WILLIMANTIC, Conn. — “Iroko, the Tree of Life,” an arts project featuring Eastern Connecticut State University faculty members Imna Arroyo, Tao Chen and Jaime Gomez, opens this spring in three Connecticut art spaces.
The Clare Gallery and Charter Oak Cultural Center, both in Hartford, as well as MS17 Art Project Gallery in New London, are the spring 2017 exhibition hosts. Each installation focuses on distinct interpretations of “Iroko–the Tree of Life” as home of the ancestors, humanity and the gods.
The project includes three art exhibitions, a short film and a book that will serve as the catalog for the traveling art exhibition. “Iroko” is inspired by the sacred “Tree of Life,” known as “Iroko” to the Yoruba people of West Africa and those of the African Diaspora, “Yaxché” to the Maya, “Kapok” in Southeast Asia, “Silk-Cotton Tree” to Indigenous North Americans and “La Ceiba” in the Caribbean, and in Central and South America.
The tree is of great symbolic, spiritual, mythological, medicinal, magical, commercial, ecological and aesthetic import. Through the exploration of materials old and new as well as traditional and innovative technologies, this multi-media installation focuses on the mysteries of nature using Iroko as an anchor to express the power, continuity and resiliency of nature, which hold the promise for a sustainable future if nurtured and honored.
Humberto Figueroa from Puerto Rico and Migdalia Salas of MS17 Art Project Gallery are the curators of the traveling exhibition. Art installations are by Imna Arroyo and include drawings on Amate paper, etchings, relief sculptural prints created with handmade paper and encaustic, reed fiber-woven sculptures, as well as a multimedia video.

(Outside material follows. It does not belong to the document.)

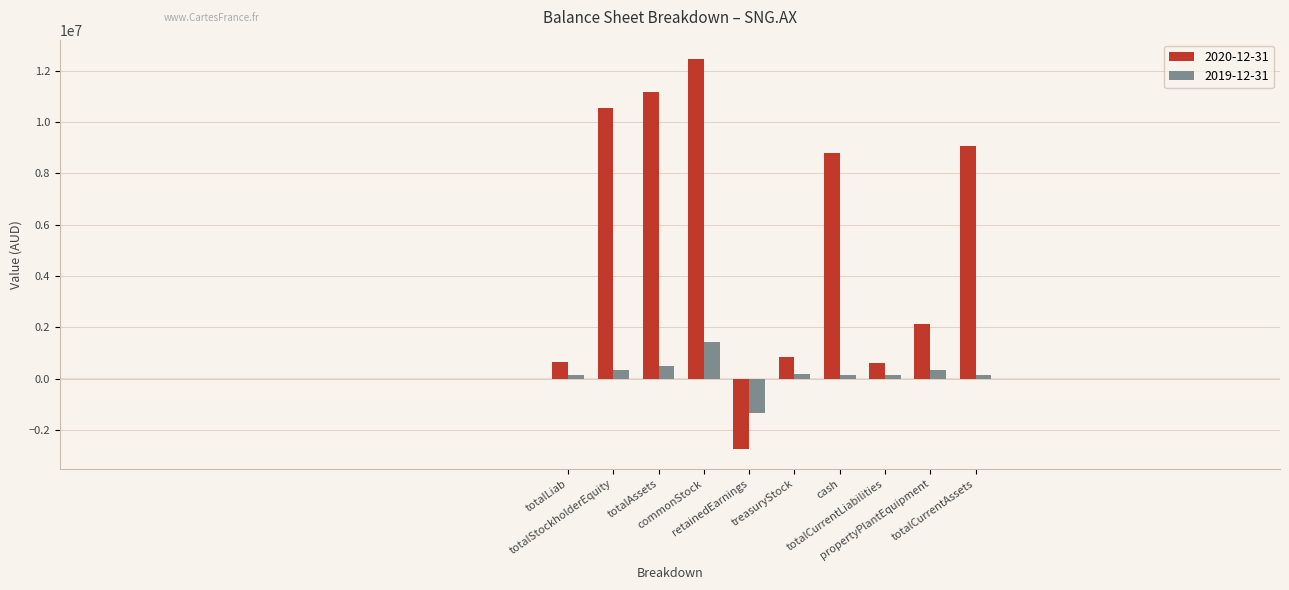

List the series in order of their peak value, highest first.

2020-12-31, 2019-12-31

The video was created in collaboration with graphic and digital media artist Tao Chen and video producer Jaime Gomez. It includes visuals of Indigenous people from the Sierra Nevada de Santa Marta of Colombia by Gomez and videographer Julio Charris as well as traditional Yoruba Orisha songs sung by Amma McKen, Iya Ola and Swahili Henry and a new dance performed by Eastern student Sinque Tavares and choreographer Alycia Bright-Holland, assistant professor of theatre at Eastern.
Iroko also includes a book designed by Tao Chen featuring essay contributions by ecologist Carmen Cid, art historian Maline Werness-Rude, and writers Isis Rakia Mattei, María Vázquez, Esperanza Cáseres Santa Cruz, Jaime Gómez, Migdalia Salas and Humberto Figueroa. To view a video trailer for the project, visit https://youtu.be/tz_OqlnsVrQ. Exhibition dates are listed below.
“The Tree of Life/Árbol de Vida,” an exhibition of mixed-media works by Arroyo representing personal interpretations of the tree of life opened on March 16 in the Clare Gallery at the Franciscan Center for Urban Ministry, 285 Church St. in Hartford, and will run through May 21, 2017. The artist will conduct a workshop on April 8 from 4–5 p.m. as part of Slow Art Day. A reception and the Iroko Tree of Life film viewing will follow from 5-7 p.m.
The “Iroko: Home of the Ancestors/La Casa de los Ancestros” exhibit and Tree of Life film will also be presented at the Charter Oak Cultural Center, 21 Charter Oak Ave. in Hartford, from March 23-May 6, 2017. The exhibit features Amate paper drawings and wood cut tapestries by Arroyo exploring the Ceiba tree as the home of the ancestors. An opening reception and film showing will take place on March 30 at 5:30 p.m.
“IROKO: Home of the Gods/La Casa de las Orichas” comes to the MS17 Art Project Gallery at 165 State St., New London, from April 22-July 1, 2017. This multidisciplinary exhibition is dedicated to the Ceiba as the Tree of Life and focuses on the dialog of the environment, spirituality and art. The exhibit includes the Iroko Tree of Life short film produced and directed by Arroyo, Chen and Gómez. An opening artists’ reception takes place on April 22, 2017 from 5–7 p.m.